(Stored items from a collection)
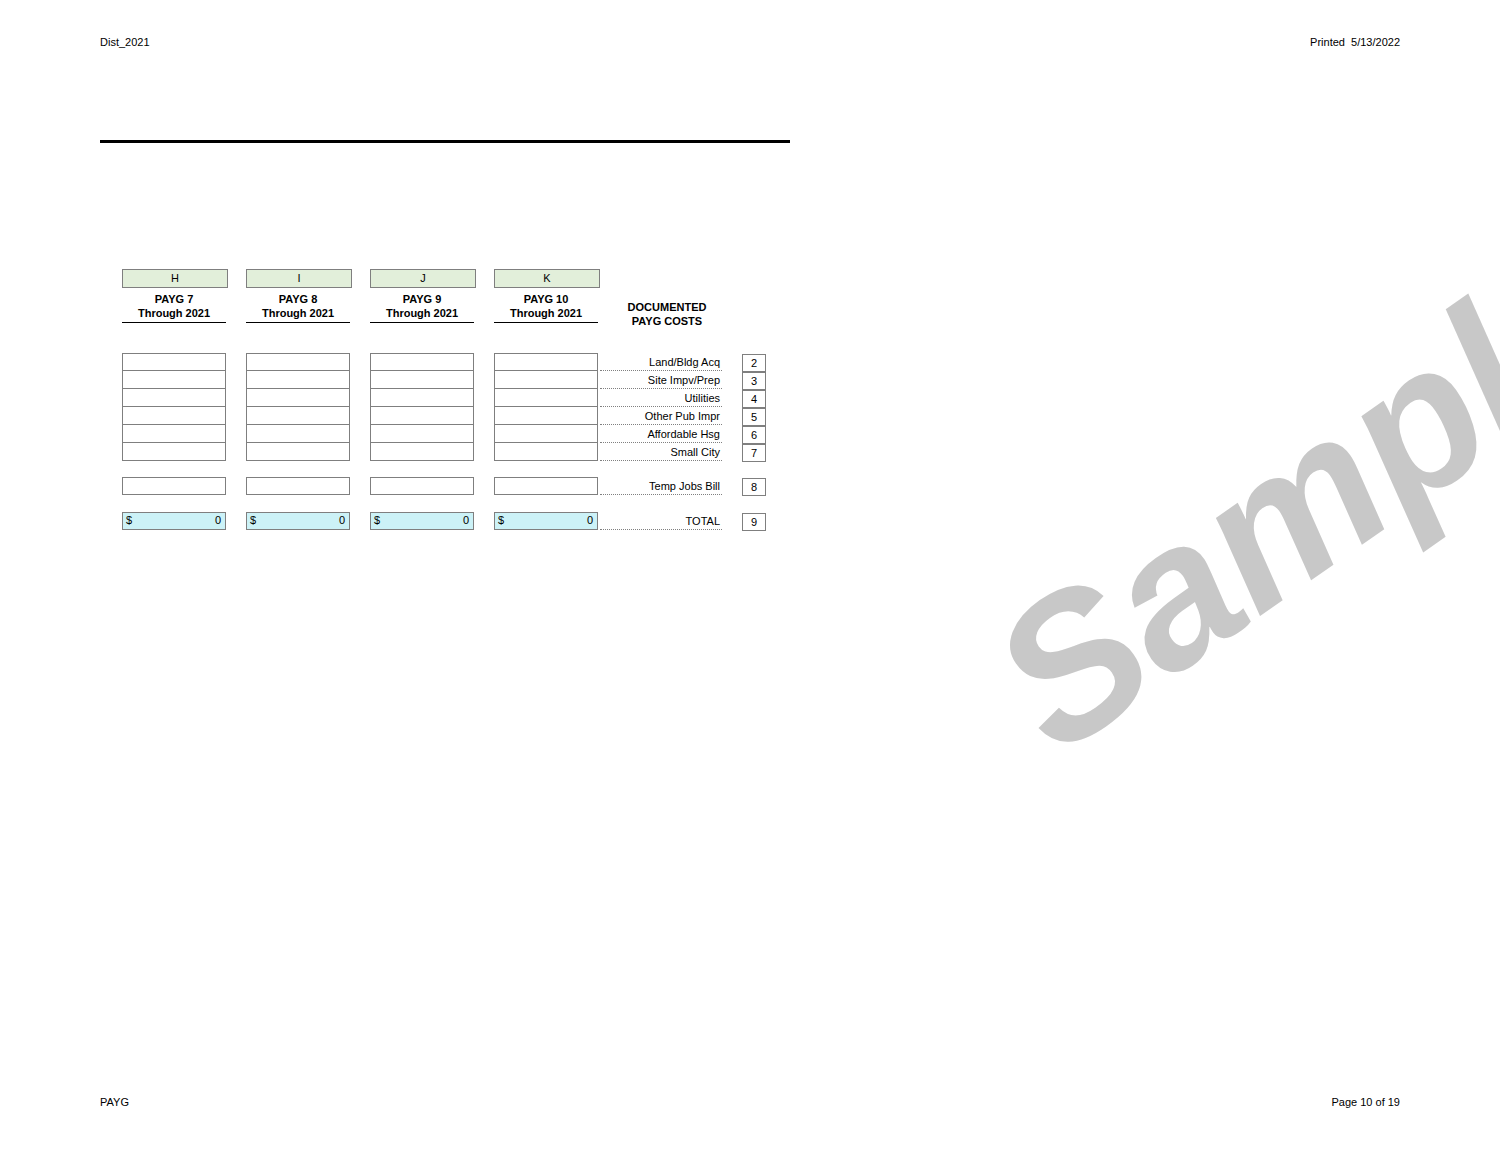Dist_2021
Printed 5/13/2022
H
I
J
K
PAYG 7Through 2021
PAYG 8Through 2021
PAYG 9Through 2021
PAYG 10Through 2021
DOCUMENTED
PAYG COSTS
$0
$0
$0
$0
Land/Bldg Acq
Site Impv/Prep
Utilities
Other Pub Impr
Affordable Hsg
Small City
Temp Jobs Bill
TOTAL
2
3
4
5
6
7
8
9
PAYG
Page 10 of 19
Sample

Task prompt: All of the records need to be restated word for word, but not the pictures.

Exercise solution:
Dist_2021
Printed 5/13/2022
H
I
J
K
PAYG 7Through 2021
PAYG 8Through 2021
PAYG 9Through 2021
PAYG 10Through 2021
DOCUMENTED
PAYG COSTS
$0
$0
$0
$0
Land/Bldg Acq
Site Impv/Prep
Utilities
Other Pub Impr
Affordable Hsg
Small City
Temp Jobs Bill
TOTAL
2
3
4
5
6
7
8
9
PAYG
Page 10 of 19
Sample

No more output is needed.